NASA is examining Space Shuttle launch impacts. Solid rocket exhaust includes ˜60 tons HCL and ˜87 tons alumina particles emitted below 2.5 km, of which 50-80% forms an altitude stabilized exhaust cloud (EC). Several 60% smaller Titan-Ill EC were sampled by aircraft for this study. Three distinct features are presented: (a) An analysis of HCL (gaseous plus aqueous) data traces. Total range of peak HCL was 25-0.5 ppm (3-300 min) for 8 EC. Power-law decays of peak HCL applied. Calculated HCL dispersions for 7 standard meteorologies are also shown, (b) An analysis of simultaneous HCL (g), HCL (g + aq) data for 2 EC. Vapor-liquid HCL/H2O equilibria were calculated for a flat surface aqueous aerosol. HCL partitioning varied with EC dilution and H2O content. HCL (aq) and aqueous mass fraction maximized early at >3 molal and >0.1 mg/g air. Calculated H2O (g + aq) compared favorably with independent EC measurements, (c) An analysis of wet deposition after EC interception at ˜30 min by a convective storm. A 28 km2 acid chloride (1 < pH < 3) footprint was defined. In conclusion, (a) HCL dispersion in large EC tends to follow power-law decay, but HCL concentration may vary widely (100 times after 1 h) with meteorology, (b) HCL (g/aq) and H2O (g/aq) partitioning is consistent with equilibrated acid aerosol compositions, and (c) localized deposition of highly acidic rain may occur sometimes.

Interaction of gaseous hydrogen chloride and water with sandy soil

The adsorption of hydrogen chloride and water vapor on sandy soil has been studied. Characterization of the soil was performed using scanning electron microscopy (SEM), particle size distribution, neutron activation analysis, BET nitrogen surface area measurements, and electron spectroscopy for chemical analysis (ESCA). Water vapor and hydrogen chloride adsorption isotherms at 30°C were measured on soil after outgassing at 100°C. The heats of immersion of the soil outgassed at 100°C were determined in both water and 0.1 N hydrochloric acid solution to complement the vapor-phase measurements. ESCA spectra of soil were obtained before and after exposure to hydrogen chloride.
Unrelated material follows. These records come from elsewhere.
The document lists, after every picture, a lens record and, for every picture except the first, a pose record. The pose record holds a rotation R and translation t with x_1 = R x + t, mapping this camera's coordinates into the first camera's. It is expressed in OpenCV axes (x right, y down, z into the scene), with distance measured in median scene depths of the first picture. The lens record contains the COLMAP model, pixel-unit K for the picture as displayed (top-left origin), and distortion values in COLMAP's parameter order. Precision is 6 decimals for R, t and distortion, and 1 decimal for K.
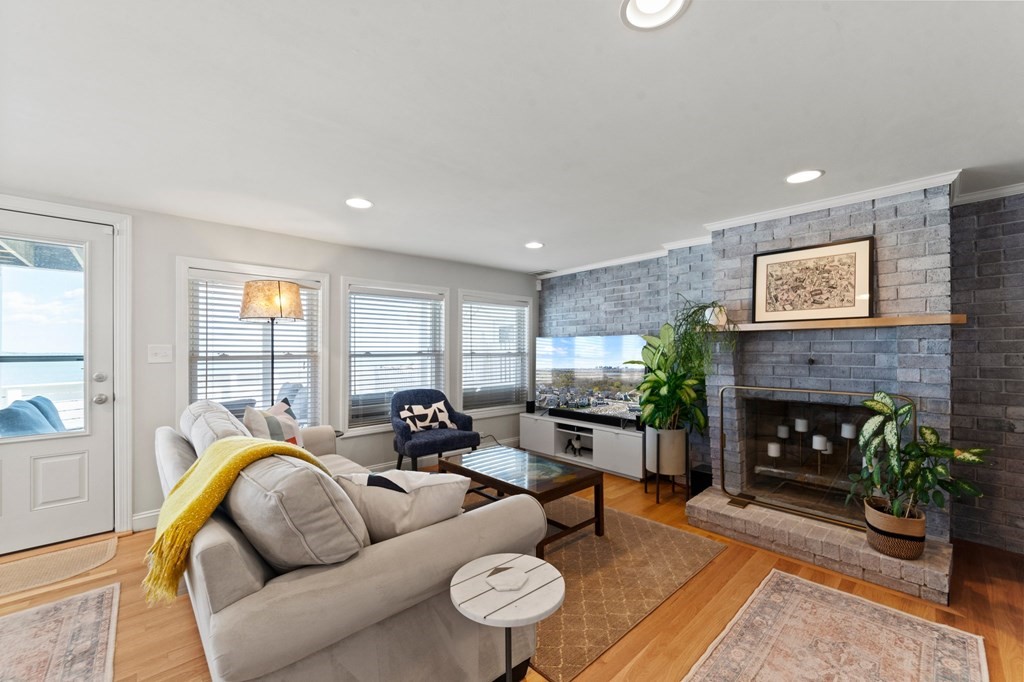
lens RADIAL K [[409.0, 0, 511.3], [0, 409.0, 346.1], [0, 0, 1]] dist [-0.012211, 0.000130]
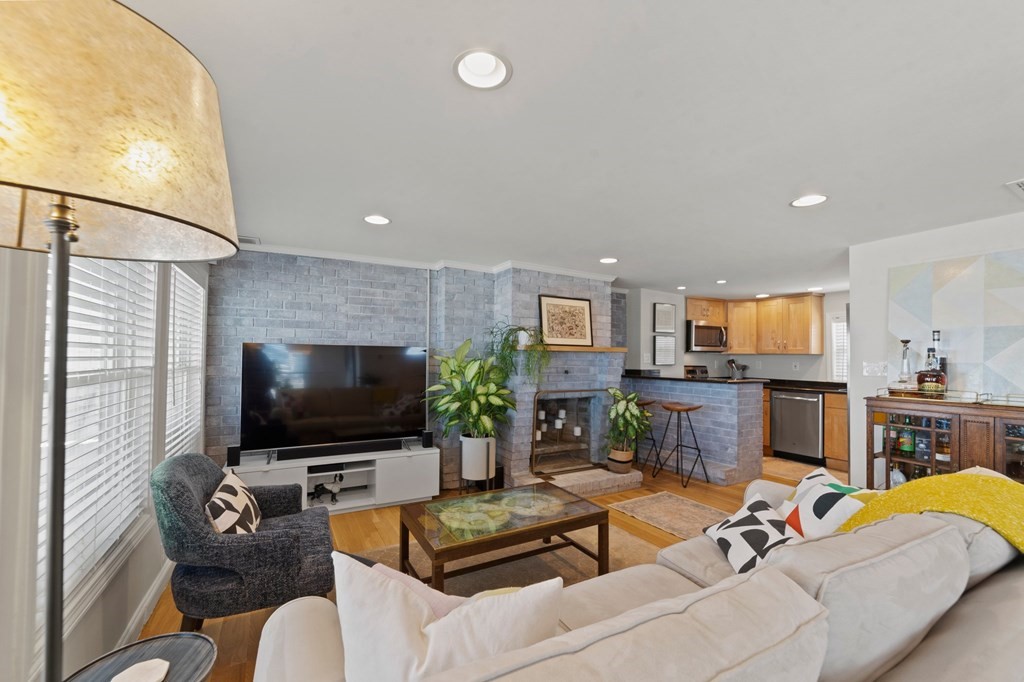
lens RADIAL K [[409.8, 0, 508.6], [0, 409.8, 350.4], [0, 0, 1]] dist [-0.014533, 0.005566]
pose [[0.226322, 0.023503, 0.973769, -0.775622], [-0.021015, 0.999594, -0.019242, -0.008101], [-0.973826, -0.016109, 0.226724, 0.798596]]
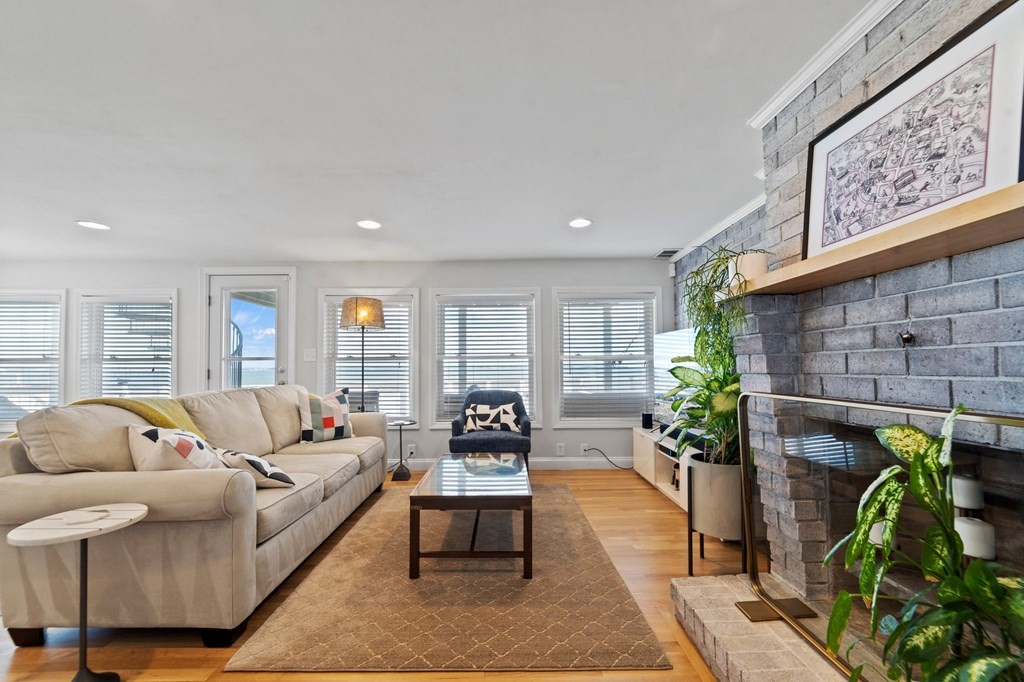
lens RADIAL K [[409.8, 0, 508.6], [0, 409.8, 350.4], [0, 0, 1]] dist [-0.014533, 0.005566]
pose [[0.743616, -0.029250, -0.667967, 0.659039], [0.010926, 0.999441, -0.031602, 0.054479], [0.668518, 0.016202, 0.743519, 0.363173]]
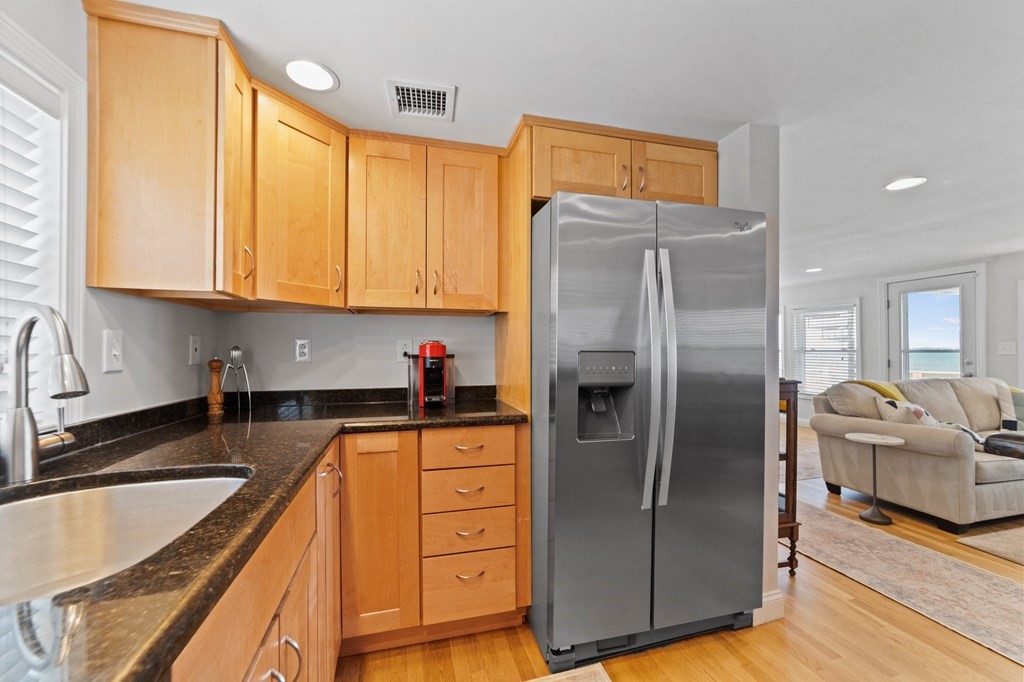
lens RADIAL K [[409.8, 0, 508.6], [0, 409.8, 350.4], [0, 0, 1]] dist [-0.014533, 0.005566]
pose [[-0.460223, 0.004153, -0.887794, 1.263692], [0.012292, 0.999923, -0.001694, 0.005094], [0.887718, -0.011692, -0.460239, 0.061536]]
The results are compared with similar measurements on a-quartz. The acidity of soil slurries was measured as a function of time on addition of HCl(aq) to various size fractions. Implications regarding possible roles of sandy soil entrained in solid rocket exhaust clouds are discussed.

Hydrochloric acid aerosol and gaseous hydrogen chloride partitioning in a cloud contaminated by solid rocket exhaust

Partitioning of hydrogen chloride between hydrochloric acid aerosol and gaseous HC1 in the lower atmosphere was experimentally investigated in a solid rocket exhaust cloud diluted with humid ambient air. Airborne measurements were obtained of gaseous HCl, total HCl, relative humidity and temperature to evaluate the conditions under which aerosol formation occurs in the troposphere in the presence of hygroscopic HCl vapor. Equilibrium predictions for HCl aerosol formation accurately predict the measured HCl partitioning over a range of total HCl concentrations from 0.6 to 16 ppm.